Die Gründer richten sich an alle, die ihr Haar nicht mehr verstecken oder glätten wollen, nur um in ein altes Schönheitsideal zu passen.
Warum das Thema auch für den deutschsprachigen Raum spannend ist
Wer in Deutschland, Österreich oder der Schweiz mit Afrohaar, gemischter Haarstruktur oder ausgeprägten Locken lebt, kennt die beschriebenen Probleme meist nur zu gut. Spezialisierte Friseurinnen und Friseure sind selten, und passende Pflege ist häufig teuer oder nur über den Versandhandel verfügbar. Das Beispiel In HairCare macht sichtbar, wie gross das Potenzial in diesem Bereich ist.

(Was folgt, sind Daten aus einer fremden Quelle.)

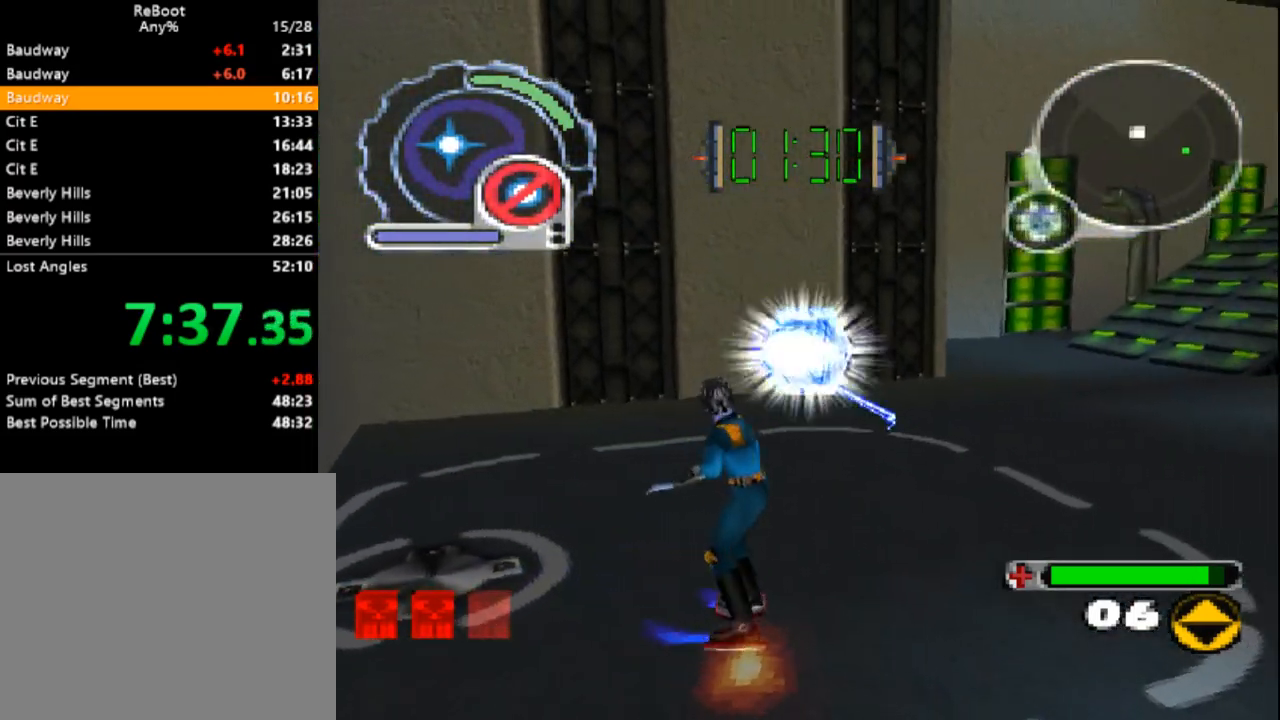
{"dt_ms": 500, "buttons": ["CIRCLE", "DPAD_DOWN"], "events": [[217, "CIRCLE", "down"], [217, "DPAD_DOWN", "down"], [217, "DPAD_RIGHT", "down"], [333, "DPAD_RIGHT", "up"]]}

Für den hiesigen Markt könnten vergleichbare Ansätze interessant sein, zum Beispiel:
- Anwendungen, die Friseurinnen und Friseure mit Schwerpunkt auf strukturierte Haare leichter auffindbar machen
- Eigenmarken von Drogerien, die wirklich für Locken und Afrohaar entwickelt werden
- Beratungsformate, in denen Betroffene lernen, ihre Naturstruktur richtig zu pflegen
Gerade jüngere Generationen in Grossstädten verlangen repräsentative Produkte und möchten sich nicht länger an glatten Haaren messen lassen. Marken, die dieses Bedürfnis ernst nehmen, können nicht nur wirtschaftlich profitieren, sondern auch gesellschaftliche Veränderungen mit anstossen.
Was hinter Begriffen wie „strukturiertes Haar“ wirklich steckt
In vielen Vermarktungstexten ist heute von „texturiertem“ oder „strukturiertem“ Haar die Rede. Gemeint sind in der Regel alle Haartypen, die nicht glatt sind. Fachleute unterscheiden dabei häufig mehrere Kategorien – von sanften Wellen bis zu sehr engen, spiralförmigen Locken oder stark gekringelten Strukturen.

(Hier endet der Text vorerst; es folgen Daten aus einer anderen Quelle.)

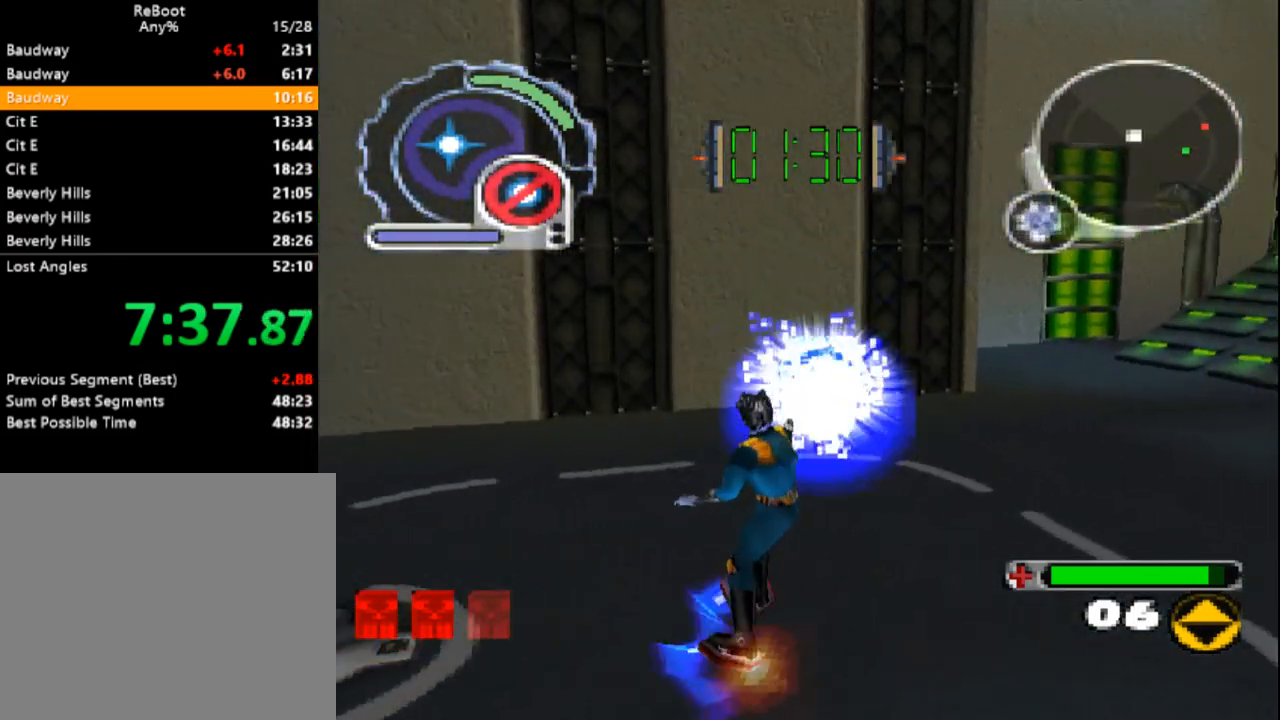
{"dt_ms": 500, "buttons": ["CIRCLE"], "events": [[317, "DPAD_DOWN", "up"], [317, "L1", "down"], [450, "L1", "up"]]}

Je nach Typ braucht das Haar eine andere Behandlung: mehr Feuchtigkeit, weniger Hitze, andere Bürsten und Kämme sowie andere Abstände zwischen den Haarwäschen. Produkte wie die von In HairCare versuchen, diese Anforderungen gezielt zu berücksichtigen. Wer Locken erstmals „nach Anleitung“ pflegt, erlebt oft einen Aha-Moment: Die Struktur wirkt definierter, das Haar bricht weniger und fühlt sich weicher an.

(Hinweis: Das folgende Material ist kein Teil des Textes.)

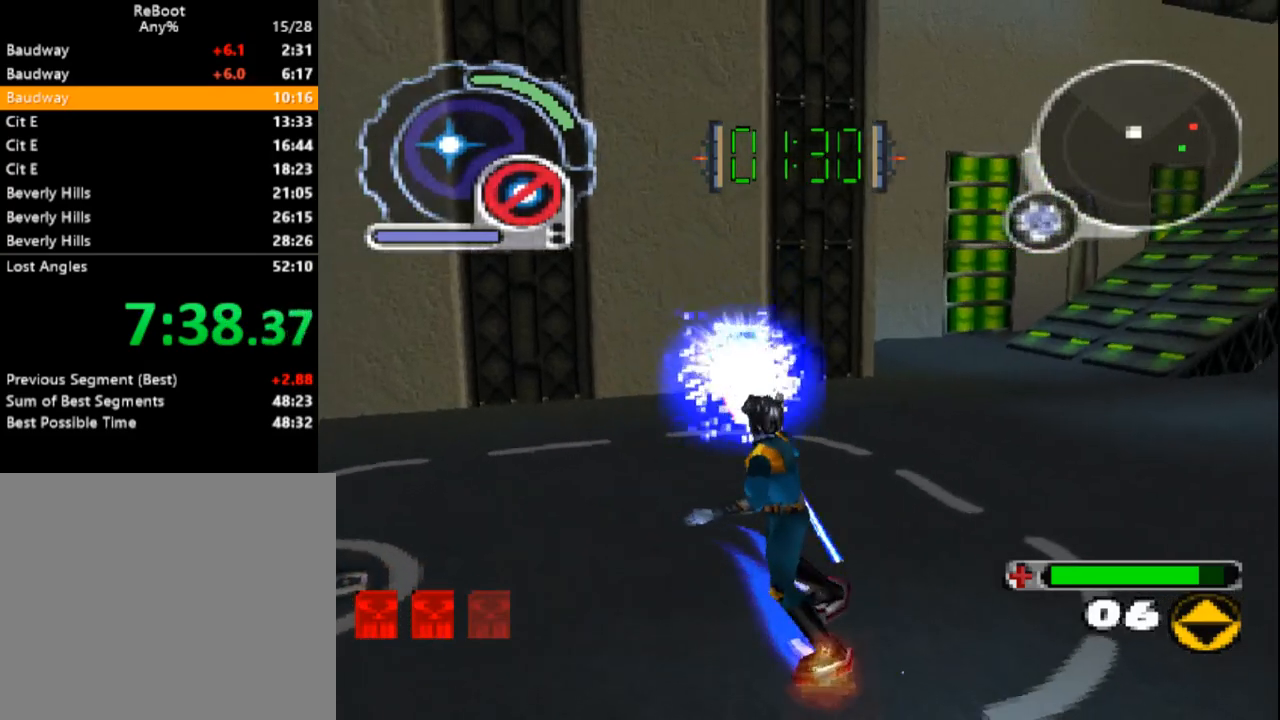
{"dt_ms": 500, "buttons": ["CIRCLE", "L1", "DPAD_DOWN"], "events": [[217, "DPAD_DOWN", "down"], [217, "L1", "down"], [367, "DPAD_DOWN", "up"], [367, "L1", "up"], [450, "DPAD_DOWN", "down"], [500, "L1", "down"]]}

Bei Haarausfall oder sichtbar dünner werdendem Haar kommt noch eine weitere Dimension hinzu: Nahrungsergänzungsmittel und aufbauende Seren können zwar keine Wunder versprechen, schaffen aber häufig bessere Voraussetzungen für die Haarwurzel. Wer sich damit auseinandersetzt, sollte auf eine transparente Deklaration und belastbare Studien achten – genau an diesem Punkt setzen moderne, gemeinschaftsnahe Marken an.